▶ **Input records**:
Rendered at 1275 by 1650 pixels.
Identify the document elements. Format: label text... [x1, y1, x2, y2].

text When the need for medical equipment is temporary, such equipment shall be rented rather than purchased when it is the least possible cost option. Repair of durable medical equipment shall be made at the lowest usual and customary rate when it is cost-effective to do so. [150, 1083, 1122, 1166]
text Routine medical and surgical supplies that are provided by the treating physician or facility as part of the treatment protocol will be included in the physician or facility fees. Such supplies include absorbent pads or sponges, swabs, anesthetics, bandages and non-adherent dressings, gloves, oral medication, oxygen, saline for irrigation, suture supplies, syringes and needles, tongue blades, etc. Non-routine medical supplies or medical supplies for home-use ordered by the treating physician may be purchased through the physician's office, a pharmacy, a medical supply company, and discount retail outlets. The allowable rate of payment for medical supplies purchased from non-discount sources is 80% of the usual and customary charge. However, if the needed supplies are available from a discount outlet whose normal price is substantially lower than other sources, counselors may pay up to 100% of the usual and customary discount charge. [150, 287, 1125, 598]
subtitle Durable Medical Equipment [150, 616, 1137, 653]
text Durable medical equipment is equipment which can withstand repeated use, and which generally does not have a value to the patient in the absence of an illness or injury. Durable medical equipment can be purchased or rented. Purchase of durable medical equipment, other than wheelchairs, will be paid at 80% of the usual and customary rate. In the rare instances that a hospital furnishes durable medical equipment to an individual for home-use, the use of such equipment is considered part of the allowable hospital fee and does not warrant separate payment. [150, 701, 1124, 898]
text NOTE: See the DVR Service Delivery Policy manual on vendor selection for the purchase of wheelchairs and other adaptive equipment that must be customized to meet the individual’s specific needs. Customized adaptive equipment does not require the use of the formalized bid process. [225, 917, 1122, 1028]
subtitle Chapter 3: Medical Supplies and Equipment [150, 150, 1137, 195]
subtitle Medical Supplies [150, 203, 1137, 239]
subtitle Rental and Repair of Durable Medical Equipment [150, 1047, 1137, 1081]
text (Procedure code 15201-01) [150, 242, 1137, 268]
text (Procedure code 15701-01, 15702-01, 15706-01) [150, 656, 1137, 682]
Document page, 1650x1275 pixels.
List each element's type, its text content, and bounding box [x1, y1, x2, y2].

▶ **Work item**:
Repeat the whole listing verbatim.

▶ **Response to this task**:
Rendered at 1275 by 1650 pixels.
Identify the document elements. Format: label text... [x1, y1, x2, y2].

text When the need for medical equipment is temporary, such equipment shall be rented rather than purchased when it is the least possible cost option. Repair of durable medical equipment shall be made at the lowest usual and customary rate when it is cost-effective to do so. [150, 1083, 1122, 1166]
text Routine medical and surgical supplies that are provided by the treating physician or facility as part of the treatment protocol will be included in the physician or facility fees. Such supplies include absorbent pads or sponges, swabs, anesthetics, bandages and non-adherent dressings, gloves, oral medication, oxygen, saline for irrigation, suture supplies, syringes and needles, tongue blades, etc. Non-routine medical supplies or medical supplies for home-use ordered by the treating physician may be purchased through the physician's office, a pharmacy, a medical supply company, and discount retail outlets. The allowable rate of payment for medical supplies purchased from non-discount sources is 80% of the usual and customary charge. However, if the needed supplies are available from a discount outlet whose normal price is substantially lower than other sources, counselors may pay up to 100% of the usual and customary discount charge. [150, 287, 1125, 598]
subtitle Durable Medical Equipment [150, 616, 1137, 653]
text Durable medical equipment is equipment which can withstand repeated use, and which generally does not have a value to the patient in the absence of an illness or injury. Durable medical equipment can be purchased or rented. Purchase of durable medical equipment, other than wheelchairs, will be paid at 80% of the usual and customary rate. In the rare instances that a hospital furnishes durable medical equipment to an individual for home-use, the use of such equipment is considered part of the allowable hospital fee and does not warrant separate payment. [150, 701, 1124, 898]
text NOTE: See the DVR Service Delivery Policy manual on vendor selection for the purchase of wheelchairs and other adaptive equipment that must be customized to meet the individual’s specific needs. Customized adaptive equipment does not require the use of the formalized bid process. [225, 917, 1122, 1028]
subtitle Chapter 3: Medical Supplies and Equipment [150, 150, 1137, 195]
subtitle Medical Supplies [150, 203, 1137, 239]
subtitle Rental and Repair of Durable Medical Equipment [150, 1047, 1137, 1081]
text (Procedure code 15201-01) [150, 242, 1137, 268]
text (Procedure code 15701-01, 15702-01, 15706-01) [150, 656, 1137, 682]
Document page, 1650x1275 pixels.
List each element's type, its text content, and bounding box [x1, y1, x2, y2].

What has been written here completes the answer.